### Work task
Return, exactly and in full, the lines of the records below starting at the one with "Dezember 2019" and ending at the one with "ん。正確な事実関係は各公式発表や一次情報でご確認ください。", and no other lines.

### Data section
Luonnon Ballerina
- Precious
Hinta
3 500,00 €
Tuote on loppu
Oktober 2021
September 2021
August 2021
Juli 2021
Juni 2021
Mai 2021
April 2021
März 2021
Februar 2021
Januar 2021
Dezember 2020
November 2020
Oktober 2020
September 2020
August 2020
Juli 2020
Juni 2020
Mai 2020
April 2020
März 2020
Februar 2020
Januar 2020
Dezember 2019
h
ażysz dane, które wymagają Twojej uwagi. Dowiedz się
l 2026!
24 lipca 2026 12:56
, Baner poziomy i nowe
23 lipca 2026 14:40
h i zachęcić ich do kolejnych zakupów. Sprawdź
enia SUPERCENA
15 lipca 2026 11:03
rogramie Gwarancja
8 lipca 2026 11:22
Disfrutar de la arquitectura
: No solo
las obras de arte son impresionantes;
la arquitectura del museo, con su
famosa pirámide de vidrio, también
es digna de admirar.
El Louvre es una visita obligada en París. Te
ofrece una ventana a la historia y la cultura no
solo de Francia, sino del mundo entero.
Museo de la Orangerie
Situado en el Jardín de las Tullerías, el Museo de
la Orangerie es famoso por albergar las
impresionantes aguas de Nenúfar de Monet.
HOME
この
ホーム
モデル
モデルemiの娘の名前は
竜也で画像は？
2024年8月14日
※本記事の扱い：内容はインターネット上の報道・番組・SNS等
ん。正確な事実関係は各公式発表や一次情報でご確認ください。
---
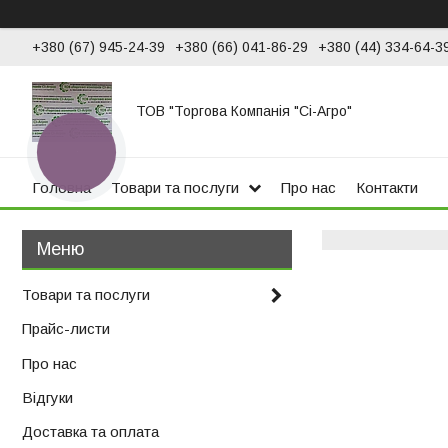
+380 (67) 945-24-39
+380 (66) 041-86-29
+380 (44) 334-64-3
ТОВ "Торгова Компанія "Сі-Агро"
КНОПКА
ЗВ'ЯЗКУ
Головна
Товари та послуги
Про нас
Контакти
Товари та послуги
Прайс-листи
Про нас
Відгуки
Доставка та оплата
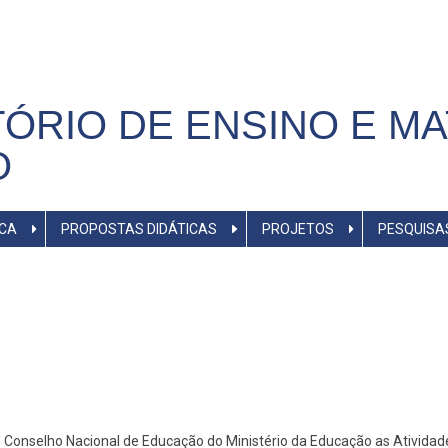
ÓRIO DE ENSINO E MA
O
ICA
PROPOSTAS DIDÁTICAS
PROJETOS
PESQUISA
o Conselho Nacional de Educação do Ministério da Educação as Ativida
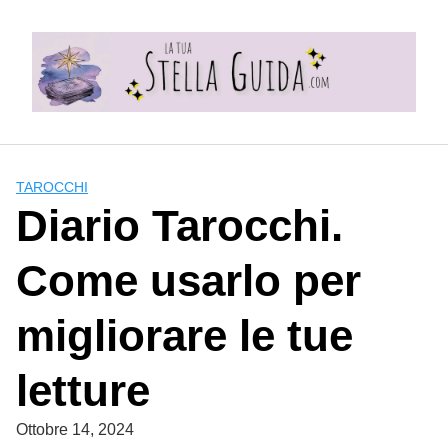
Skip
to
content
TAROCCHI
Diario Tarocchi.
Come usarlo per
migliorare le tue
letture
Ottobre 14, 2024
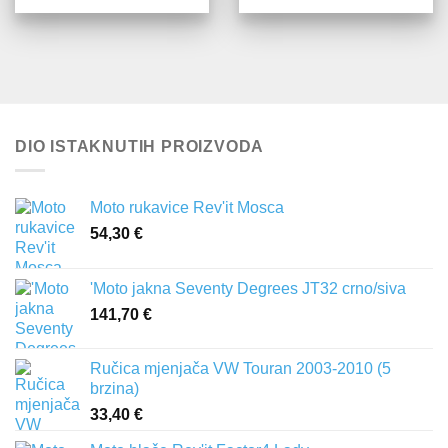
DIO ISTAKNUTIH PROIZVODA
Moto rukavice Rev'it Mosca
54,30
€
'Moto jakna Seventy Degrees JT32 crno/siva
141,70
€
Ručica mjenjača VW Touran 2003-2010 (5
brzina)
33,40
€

### Reply
Dezember 2019
h
ażysz dane, które wymagają Twojej uwagi. Dowiedz się
l 2026!
24 lipca 2026 12:56
, Baner poziomy i nowe
23 lipca 2026 14:40
h i zachęcić ich do kolejnych zakupów. Sprawdź
enia SUPERCENA
15 lipca 2026 11:03
rogramie Gwarancja
8 lipca 2026 11:22
Disfrutar de la arquitectura
: No solo
las obras de arte son impresionantes;
la arquitectura del museo, con su
famosa pirámide de vidrio, también
es digna de admirar.
El Louvre es una visita obligada en París. Te
ofrece una ventana a la historia y la cultura no
solo de Francia, sino del mundo entero.
Museo de la Orangerie
Situado en el Jardín de las Tullerías, el Museo de
la Orangerie es famoso por albergar las
impresionantes aguas de Nenúfar de Monet.
HOME
この
ホーム
モデル
モデルemiの娘の名前は
竜也で画像は？
2024年8月14日
※本記事の扱い：内容はインターネット上の報道・番組・SNS等
ん。正確な事実関係は各公式発表や一次情報でご確認ください。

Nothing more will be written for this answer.